Pictures aside, repeat the whole listing word for word.
+++ Information supplied +++
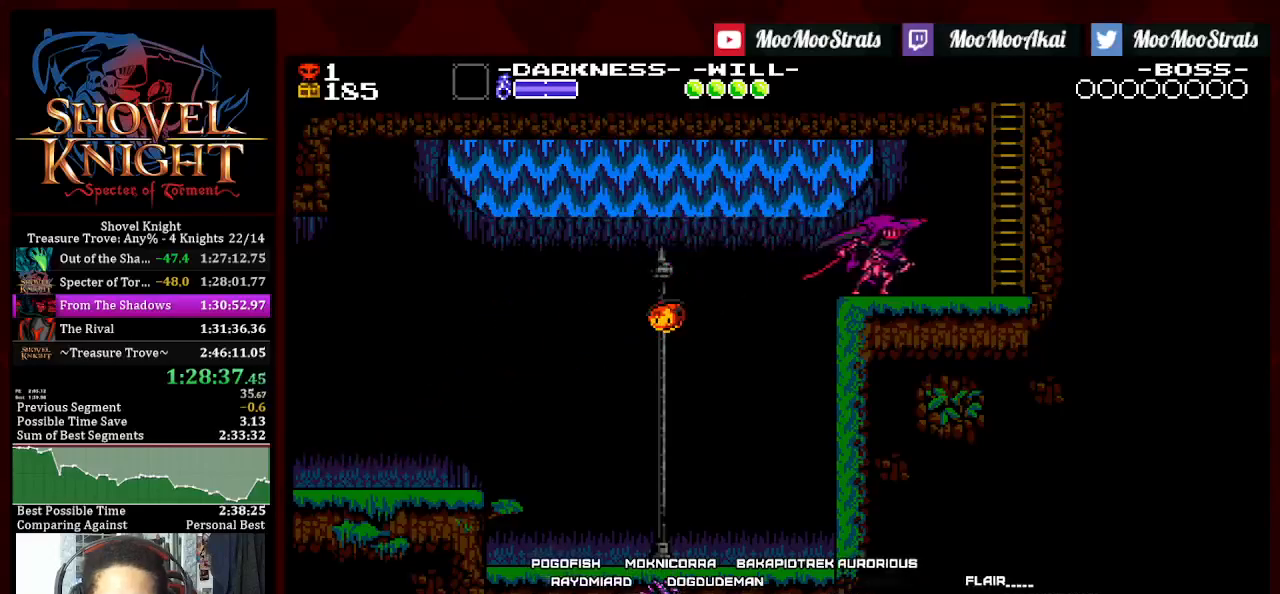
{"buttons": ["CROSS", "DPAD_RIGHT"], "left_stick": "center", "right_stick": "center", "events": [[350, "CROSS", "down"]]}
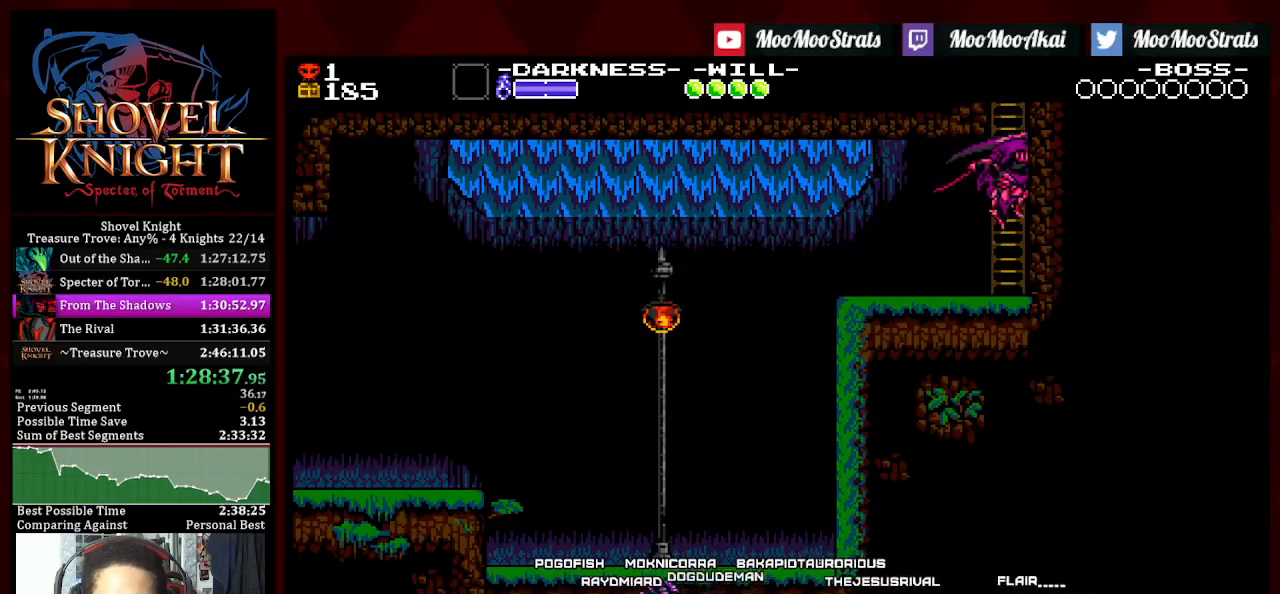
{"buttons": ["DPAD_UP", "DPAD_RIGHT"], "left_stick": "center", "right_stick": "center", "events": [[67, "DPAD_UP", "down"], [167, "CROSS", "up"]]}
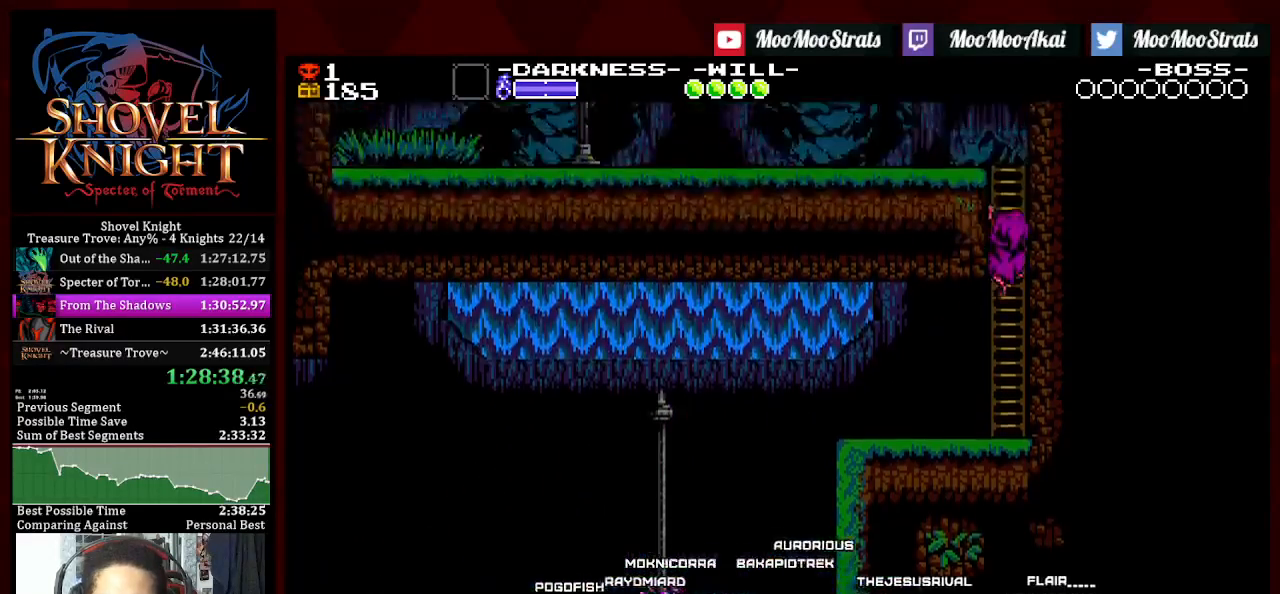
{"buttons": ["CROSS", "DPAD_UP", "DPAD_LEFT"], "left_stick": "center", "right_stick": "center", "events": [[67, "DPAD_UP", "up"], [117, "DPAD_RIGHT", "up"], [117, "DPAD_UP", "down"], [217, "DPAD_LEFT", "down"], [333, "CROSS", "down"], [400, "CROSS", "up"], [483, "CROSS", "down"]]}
+++
_Answer_.
{"buttons": ["CROSS", "DPAD_RIGHT"], "left_stick": "center", "right_stick": "center", "events": [[350, "CROSS", "down"]]}
{"buttons": ["DPAD_UP", "DPAD_RIGHT"], "left_stick": "center", "right_stick": "center", "events": [[67, "DPAD_UP", "down"], [167, "CROSS", "up"]]}
{"buttons": ["CROSS", "DPAD_UP", "DPAD_LEFT"], "left_stick": "center", "right_stick": "center", "events": [[67, "DPAD_UP", "up"], [117, "DPAD_RIGHT", "up"], [117, "DPAD_UP", "down"], [217, "DPAD_LEFT", "down"], [333, "CROSS", "down"], [400, "CROSS", "up"], [483, "CROSS", "down"]]}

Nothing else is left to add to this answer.